### To do
Reproduce the stretch from "Two adjacent US" through "only just adopted." in the passage on best-execution rules.

### Excerpt to read

What the new standard actually requires reads as more prescriptive on process than RTS 28 ever was on outcome. Firms must document the governance behind how they select execution venues, maintain a list of those venues and the circumstances under which each is used, monitor the policy's effectiveness at least quarterly, complete a full assessment at least annually or whenever something material changes, and — for any firm that routes to a single venue — periodically justify that choice against the alternatives.6 None of that is lighter-touch than an annual public disclosure. It is a different kind of scrutiny: continuous and internal, rather than periodic and public.

The American model, minus the report

The United States never had an RTS 27/28 equivalent to begin with. Under Financial Industry Regulatory Authority (FINRA) Rule 5310, a member firm must use "reasonable diligence" to find the best market for a security and execute so the resulting price is as favorable as possible under prevailing conditions, weighing factors that include the character of the market, the size and type of the order, and the accessibility of quotations.7 Where a firm does not review execution quality order by order, it must instead conduct a "regular and rigorous review" of that quality, at minimum quarterly, security by security and order type by order type — an internal obligation with no public report ever attached to it.8

Two adjacent US rules are easy to mistake for a domestic version of the European disclosures, and the distinction is worth holding onto. Rule 605 publishes exchange-level statistics on execution speed and price; Rule 606 requires brokers to disclose how they route client orders. Both are genuinely public and genuinely about execution quality, but neither certifies that best execution was achieved for any specific client — they are transparency about routing and market structure, not evidence the underlying duty was met.9 The country that never asked for a comparability report has been quietly running, for years, the model the European Union has only just adopted.

Is the duty more subjective now?

### Source material
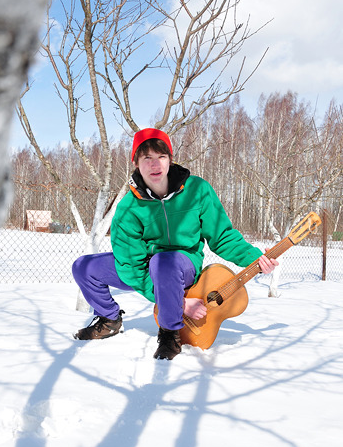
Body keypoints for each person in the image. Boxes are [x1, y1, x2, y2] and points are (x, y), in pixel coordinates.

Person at [72, 128, 278, 360]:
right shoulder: (129, 208)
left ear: (170, 160)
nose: (155, 164)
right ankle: (109, 319)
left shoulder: (198, 191)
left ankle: (170, 332)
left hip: (182, 264)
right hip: (145, 268)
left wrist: (254, 258)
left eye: (161, 157)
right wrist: (179, 302)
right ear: (136, 163)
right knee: (84, 267)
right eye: (147, 158)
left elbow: (222, 236)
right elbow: (131, 267)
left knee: (164, 261)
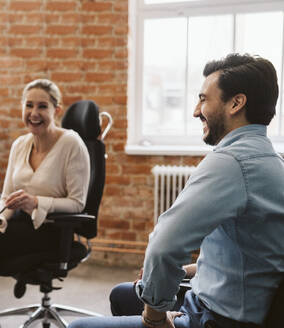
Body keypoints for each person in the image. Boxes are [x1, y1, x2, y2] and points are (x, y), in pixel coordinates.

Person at [69, 53, 284, 328]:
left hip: (217, 319)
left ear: (236, 103)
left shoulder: (231, 163)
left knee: (78, 327)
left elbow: (163, 248)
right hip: (243, 305)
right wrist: (186, 271)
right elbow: (255, 256)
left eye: (204, 99)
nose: (196, 110)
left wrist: (155, 318)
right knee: (122, 295)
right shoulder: (273, 161)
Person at [0, 79, 90, 328]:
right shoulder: (20, 145)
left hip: (53, 232)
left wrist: (36, 202)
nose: (34, 113)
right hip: (19, 228)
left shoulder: (72, 144)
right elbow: (6, 196)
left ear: (56, 110)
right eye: (29, 105)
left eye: (42, 106)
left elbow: (77, 204)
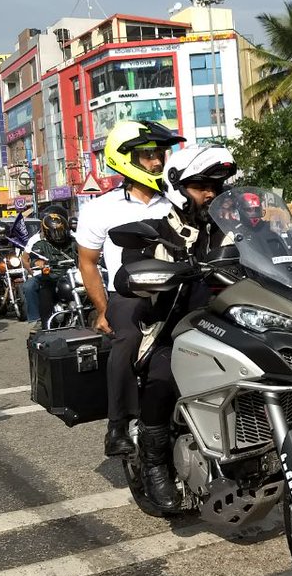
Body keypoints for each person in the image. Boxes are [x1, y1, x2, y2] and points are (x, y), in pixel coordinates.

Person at [125, 145, 238, 509]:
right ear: (177, 186)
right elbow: (131, 273)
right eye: (201, 185)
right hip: (174, 330)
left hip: (231, 327)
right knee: (163, 374)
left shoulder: (231, 230)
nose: (211, 194)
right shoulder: (159, 232)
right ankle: (155, 465)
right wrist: (157, 276)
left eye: (216, 186)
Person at [76, 120, 185, 457]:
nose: (157, 161)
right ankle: (117, 425)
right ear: (125, 158)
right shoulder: (100, 208)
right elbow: (88, 262)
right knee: (128, 339)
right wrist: (104, 307)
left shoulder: (176, 203)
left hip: (177, 292)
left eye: (161, 154)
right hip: (129, 295)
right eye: (148, 154)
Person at [23, 207, 76, 325]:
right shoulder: (39, 242)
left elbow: (84, 252)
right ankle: (41, 322)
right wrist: (37, 263)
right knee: (40, 291)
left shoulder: (73, 240)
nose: (58, 234)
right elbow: (32, 257)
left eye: (60, 231)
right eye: (54, 232)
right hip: (50, 277)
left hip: (72, 275)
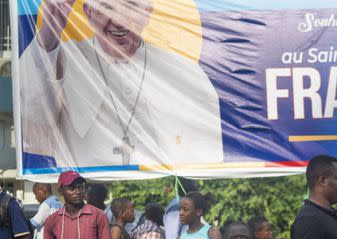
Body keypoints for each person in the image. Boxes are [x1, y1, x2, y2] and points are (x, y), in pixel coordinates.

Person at [19, 0, 223, 167]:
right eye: (106, 7)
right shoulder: (63, 58)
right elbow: (33, 127)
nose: (117, 20)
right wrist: (47, 42)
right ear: (87, 12)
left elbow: (206, 156)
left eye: (130, 6)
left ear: (148, 12)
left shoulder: (185, 73)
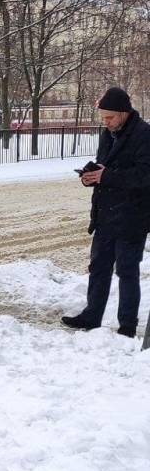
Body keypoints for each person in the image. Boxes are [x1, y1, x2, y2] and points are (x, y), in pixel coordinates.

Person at [62, 87, 150, 338]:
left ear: (124, 113)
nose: (106, 122)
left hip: (132, 216)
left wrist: (106, 176)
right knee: (99, 267)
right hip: (106, 213)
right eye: (103, 118)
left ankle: (127, 326)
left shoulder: (144, 135)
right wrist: (90, 177)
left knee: (127, 270)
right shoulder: (107, 134)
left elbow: (145, 175)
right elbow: (103, 165)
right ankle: (92, 316)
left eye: (109, 117)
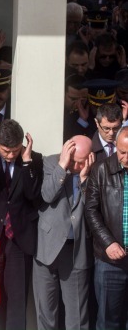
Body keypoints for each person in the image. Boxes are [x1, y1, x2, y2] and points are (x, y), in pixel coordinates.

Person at [0, 119, 43, 330]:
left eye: (15, 150)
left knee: (17, 298)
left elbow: (33, 195)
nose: (11, 155)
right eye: (6, 150)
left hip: (19, 237)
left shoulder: (33, 160)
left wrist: (28, 160)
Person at [34, 136, 94, 330]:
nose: (76, 166)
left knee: (77, 316)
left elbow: (92, 210)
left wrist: (84, 181)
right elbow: (47, 195)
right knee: (46, 312)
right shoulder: (50, 162)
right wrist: (63, 165)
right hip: (47, 248)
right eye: (74, 160)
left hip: (76, 250)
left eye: (81, 161)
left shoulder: (95, 170)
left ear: (90, 157)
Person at [85, 125, 128, 330]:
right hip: (110, 262)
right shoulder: (101, 170)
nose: (126, 157)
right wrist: (108, 242)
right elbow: (91, 211)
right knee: (108, 322)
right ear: (115, 147)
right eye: (122, 152)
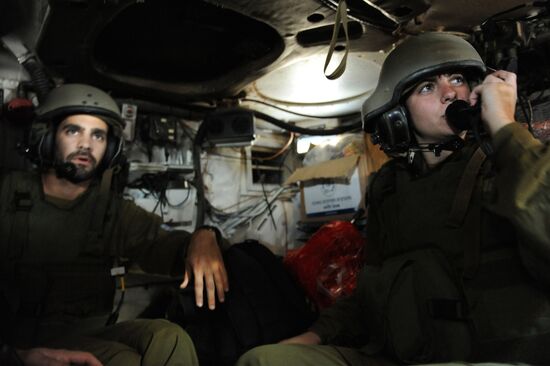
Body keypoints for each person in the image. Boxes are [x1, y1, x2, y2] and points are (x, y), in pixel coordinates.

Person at [236, 32, 550, 366]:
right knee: (263, 361)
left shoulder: (509, 161)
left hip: (496, 358)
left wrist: (504, 125)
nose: (450, 93)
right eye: (427, 87)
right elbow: (374, 293)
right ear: (397, 117)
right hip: (406, 355)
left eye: (457, 79)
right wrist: (313, 337)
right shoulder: (389, 187)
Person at [0, 83, 229, 365]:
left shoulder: (111, 211)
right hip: (16, 338)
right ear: (47, 138)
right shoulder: (8, 193)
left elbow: (162, 246)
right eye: (73, 130)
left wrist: (204, 237)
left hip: (88, 331)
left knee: (169, 337)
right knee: (124, 361)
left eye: (98, 135)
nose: (86, 144)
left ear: (109, 149)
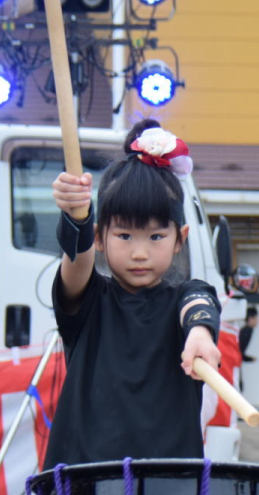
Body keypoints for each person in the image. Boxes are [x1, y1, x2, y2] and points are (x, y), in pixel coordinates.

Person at [42, 119, 221, 470]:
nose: (140, 253)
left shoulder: (187, 296)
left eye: (155, 237)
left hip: (168, 486)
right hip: (85, 485)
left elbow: (199, 304)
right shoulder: (88, 300)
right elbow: (76, 262)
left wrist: (199, 333)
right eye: (124, 236)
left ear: (180, 238)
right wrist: (76, 214)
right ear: (99, 238)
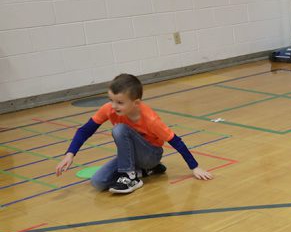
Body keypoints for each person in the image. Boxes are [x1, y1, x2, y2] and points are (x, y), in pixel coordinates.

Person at [54, 73, 213, 193]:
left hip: (151, 155)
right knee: (98, 182)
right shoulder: (109, 109)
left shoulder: (150, 119)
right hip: (130, 156)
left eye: (120, 102)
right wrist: (70, 154)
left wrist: (195, 167)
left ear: (136, 103)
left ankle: (131, 178)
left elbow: (176, 141)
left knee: (119, 129)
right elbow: (85, 130)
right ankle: (146, 171)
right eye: (111, 100)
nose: (114, 106)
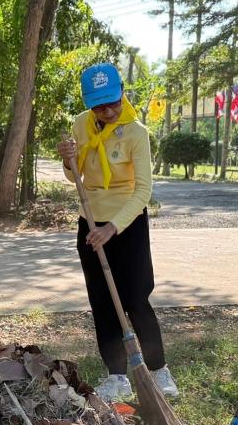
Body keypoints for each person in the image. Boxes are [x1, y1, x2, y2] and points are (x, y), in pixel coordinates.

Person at [57, 62, 178, 403]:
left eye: (112, 102)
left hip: (127, 224)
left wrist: (112, 228)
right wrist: (69, 160)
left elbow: (143, 191)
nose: (107, 111)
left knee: (136, 299)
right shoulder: (81, 124)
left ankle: (158, 370)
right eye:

### Solution to this task
Two adjacent US rules are easy to mistake for a domestic version of the European disclosures, and the distinction is worth holding onto. Rule 605 publishes exchange-level statistics on execution speed and price; Rule 606 requires brokers to disclose how they route client orders. Both are genuinely public and genuinely about execution quality, but neither certifies that best execution was achieved for any specific client — they are transparency about routing and market structure, not evidence the underlying duty was met.9 The country that never asked for a comparability report has been quietly running, for years, the model the European Union has only just adopted.